Bernard Tapie fait du vélo pour "mettre la maladie K.-O"

Bernard Tapie fait du vélo pour "mettre la maladie K.-O"
Bernard Tapie lors d'une conférence de presse donnée au Royal Monceau à Paris, le 10 octobre 2006.

Fabien Gallet

Le magazine VSD a pris des nouvelles de l'ancienne figure politique qui souffre depuis plusieurs mois d'un cancer de l'estomac. C'est donc auprès de ses proches que la rédaction a été à la pêche à l'info.

"Téléphonez à Untel et Untel, dites que vous les appelez de ma part, ils l'au­ront dans le baba et ils seront obligés de vous répondre", a lancé Bernard Tapie à VSD, le magazine ayant décidé de lui consacrer un article jeudi 12 avril 2018. Jacques Séguéla a répondu présent et a expliqué que l'ancien président de l'OM se battait contre son cancer en grimpant sur son vélo "à assistance électrique" et en avalant parfois jusqu'à 50 kilomètres de bitume. "Je lui ai demandé s'il y avait une voiture qui le suivait, il m'a répondu : 'Non, je ne veux pas car si j'ai un coup de pompe, je vais mettre le vélo dans le coffre et m'ar­rê­ter'", a précisé l'ex-publicitaire avant d'ajouter : "C'est sa façon de mettre la maladie K.-O."

Bientôt sur scène dans le rôle de Jean Valjean ?

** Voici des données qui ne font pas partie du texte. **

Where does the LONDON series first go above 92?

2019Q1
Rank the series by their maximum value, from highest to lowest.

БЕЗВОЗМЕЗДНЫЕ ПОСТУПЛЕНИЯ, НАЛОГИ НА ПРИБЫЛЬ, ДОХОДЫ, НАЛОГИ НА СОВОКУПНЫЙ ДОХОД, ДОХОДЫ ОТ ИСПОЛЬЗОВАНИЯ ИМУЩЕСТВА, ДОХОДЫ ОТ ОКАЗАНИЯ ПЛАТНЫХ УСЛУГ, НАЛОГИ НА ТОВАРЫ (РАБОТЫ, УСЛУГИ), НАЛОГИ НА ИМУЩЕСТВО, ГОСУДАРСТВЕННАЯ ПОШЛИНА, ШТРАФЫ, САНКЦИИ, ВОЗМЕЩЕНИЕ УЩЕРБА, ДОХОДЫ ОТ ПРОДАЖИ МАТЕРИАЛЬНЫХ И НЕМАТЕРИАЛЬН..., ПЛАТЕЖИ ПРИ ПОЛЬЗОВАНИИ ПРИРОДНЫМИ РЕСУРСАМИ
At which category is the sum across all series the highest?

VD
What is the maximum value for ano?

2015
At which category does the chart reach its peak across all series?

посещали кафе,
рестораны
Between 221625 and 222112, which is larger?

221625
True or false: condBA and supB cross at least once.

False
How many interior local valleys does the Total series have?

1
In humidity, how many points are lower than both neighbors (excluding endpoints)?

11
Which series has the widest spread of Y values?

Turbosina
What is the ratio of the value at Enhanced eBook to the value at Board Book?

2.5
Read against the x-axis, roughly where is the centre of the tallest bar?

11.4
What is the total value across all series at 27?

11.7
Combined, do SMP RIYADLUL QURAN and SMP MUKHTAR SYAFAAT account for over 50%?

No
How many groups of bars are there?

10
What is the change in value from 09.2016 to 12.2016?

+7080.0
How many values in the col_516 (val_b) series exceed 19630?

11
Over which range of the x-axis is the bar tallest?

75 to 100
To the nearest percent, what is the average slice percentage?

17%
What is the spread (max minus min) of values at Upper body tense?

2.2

"Alors qu'il est allongé sur son canapé, en pleine souffrance (...), il faut qu'il se lève. Même malade, il vient te cher­cher à la porte et te prendre dans ses bras", a assuré Jacques Séguéla. Car Bernard Tapie est un battant. Preuve en est, outre le vélo, il a des projets plein la tête. Loin de l'affaire du Crédit Lyonnais, il espère pouvoir remonter sur scène en 2019. "On aime­rait monter 'Les Misérables' avec Bernard, évidemment, dans le rôle de Jean Valjean. Il a envie de se projeter avec le spectacle et puis, ça lui donne de l'es­poir", a révélé le producteur et metteur en scène Philippe Hersen.

Bernard Tapie a d'ailleurs confié pouvoir compter sur ses proches. "Tout le monde vient me voir, Claude Lelouch est passé il y a huit jours et d'autres aussi, ça me fait beau­coup de bien", a-t-il déclaré. Et de conclure : "On a beau être solide, ce n'est pas facile, ni pour soi ni pour l'en­tou­rage. Je n'ai pas envie de lais­ser une terre brûlée derrière moi."